Intervention de Sébastien Lyon

Délégation aux droits des femmes et à l'égalité des chances entre les hommes et les femmes — Réunion du 11 octobre 2018 : 1ère réunion
Table ronde avec unicef france

Sébastien Lyon, directeur général d'UNICEF France :

Merci, madame la présidente.

Mesdames les sénatrices, Messieurs les sénateurs, Mesdames et Messieurs, c'est un réel plaisir et un honneur pour nous d'être parmi vous aujourd'hui et d'avoir l'occasion, en cette journée symbolique des droits de la fille, d'évoquer ce sujet complexe et préoccupant qu'est le mariage des jeunes filles.

Je vais tenter de dresser un tableau de la situation, puis d'esquisser les pistes que l'UNICEF poursuit sur le terrain afin d'enrayer ce fléau. Mes collègues Paola Babos et Chanceline Mevowanou apporteront ensuite des éclairages ciblés sur l'Afrique de l'Ouest et sur le Bénin.

J'aimerais commencer par un rappel de démographie. Actuellement, nous estimons le nombre total d'adolescentes à 600 millions, ce qui représente un pic dans l'histoire de l'humanité.

Données extraites d'une collection
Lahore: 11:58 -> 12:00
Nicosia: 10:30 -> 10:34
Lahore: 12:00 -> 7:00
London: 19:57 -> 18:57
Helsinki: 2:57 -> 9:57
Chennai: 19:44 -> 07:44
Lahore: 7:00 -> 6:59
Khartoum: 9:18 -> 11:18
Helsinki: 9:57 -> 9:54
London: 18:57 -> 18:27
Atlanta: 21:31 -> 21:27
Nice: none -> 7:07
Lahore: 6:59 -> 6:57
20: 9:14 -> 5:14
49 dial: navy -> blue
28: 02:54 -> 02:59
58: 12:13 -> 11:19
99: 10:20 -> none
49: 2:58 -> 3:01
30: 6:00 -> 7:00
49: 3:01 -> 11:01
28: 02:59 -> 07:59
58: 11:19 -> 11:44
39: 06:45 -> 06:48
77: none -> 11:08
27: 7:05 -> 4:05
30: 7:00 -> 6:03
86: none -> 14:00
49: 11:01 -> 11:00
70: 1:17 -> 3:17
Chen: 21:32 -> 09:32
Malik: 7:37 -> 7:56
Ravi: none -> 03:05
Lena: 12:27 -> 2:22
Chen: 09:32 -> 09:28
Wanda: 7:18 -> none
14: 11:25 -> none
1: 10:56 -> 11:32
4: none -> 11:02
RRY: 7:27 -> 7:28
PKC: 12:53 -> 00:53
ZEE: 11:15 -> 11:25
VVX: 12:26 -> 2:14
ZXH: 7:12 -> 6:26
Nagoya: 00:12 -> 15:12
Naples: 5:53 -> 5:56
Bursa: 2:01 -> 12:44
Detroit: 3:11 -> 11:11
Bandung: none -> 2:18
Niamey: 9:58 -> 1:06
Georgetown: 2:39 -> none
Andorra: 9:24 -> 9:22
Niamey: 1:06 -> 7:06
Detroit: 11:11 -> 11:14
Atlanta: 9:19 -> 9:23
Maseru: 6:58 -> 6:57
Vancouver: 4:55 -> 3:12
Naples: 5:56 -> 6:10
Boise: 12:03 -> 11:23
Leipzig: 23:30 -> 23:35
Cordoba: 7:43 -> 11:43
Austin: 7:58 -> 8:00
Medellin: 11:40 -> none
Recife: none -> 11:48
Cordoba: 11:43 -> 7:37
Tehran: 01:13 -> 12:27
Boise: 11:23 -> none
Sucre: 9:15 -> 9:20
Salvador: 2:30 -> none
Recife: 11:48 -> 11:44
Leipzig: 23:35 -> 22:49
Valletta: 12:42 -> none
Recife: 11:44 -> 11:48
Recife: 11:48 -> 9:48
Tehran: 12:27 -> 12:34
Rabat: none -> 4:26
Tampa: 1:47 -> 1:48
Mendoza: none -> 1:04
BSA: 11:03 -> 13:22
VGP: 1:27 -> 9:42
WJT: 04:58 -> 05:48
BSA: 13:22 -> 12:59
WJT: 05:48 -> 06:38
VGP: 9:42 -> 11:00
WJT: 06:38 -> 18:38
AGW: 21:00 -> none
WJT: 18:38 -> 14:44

## Consignes
**A.** Traduisez en anglais cette phrase de l'intervention de Sébastien Lyon sur le mariage des jeunes filles : « Actuellement, nous estimons le nombre total d'adolescentes à 600 millions, ce qui représente un pic dans l'histoire de l'humanité. »
**B.** Dans l'intervention de Sébastien Lyon sur le mariage des jeunes filles, sur quelles zones géographiques portent les éclairages ciblés annoncés ?
**C.** Poursuivez l'intervention de Sébastien Lyon sur le mariage des jeunes filles après sa dernière phrase.

## Réponses aux consignes
**A.** Currently, we estimate the total number of adolescent girls at 600 million, which represents a peak in the history of humanity.

**B.** Sur l'Afrique de l'Ouest et sur le Bénin.

**C.**
À la faveur de la transition démographique dans un certain nombre de pays et de taux de natalité qui restent élevés, il y a aujourd'hui dans le monde plus d'adolescentes qu'il n'y en a jamais eu dans l'histoire et qu'il n'y en aura probablement à l'avenir. Par conséquent, ces adolescentes représentent une préoccupation particulière pour nous tous. Il nous revient de nous occuper d'elles du mieux possible.

Le mariage précoce est un fléau ancien qui touche de nombreuses régions du monde. Toutefois, il est répandu de manière fortement hétérogène. Il est notamment pratiqué de manière fréquente en Afrique subsaharienne. Pour vous donner quelques exemples, nous observons un taux de mariage précoce de 17 % en Afrique du Nord et au Moyen-Orient, avec un taux particulièrement fort au Soudan (34 %) ou au Yémen (32 %). En Europe de l'Est et en Asie centrale, ce taux est de 11 %. En Asie du Sud, il atteint environ 30 %. Ces chiffres montrent bien qu'il existe de réelles disparités à l'échelle mondiale.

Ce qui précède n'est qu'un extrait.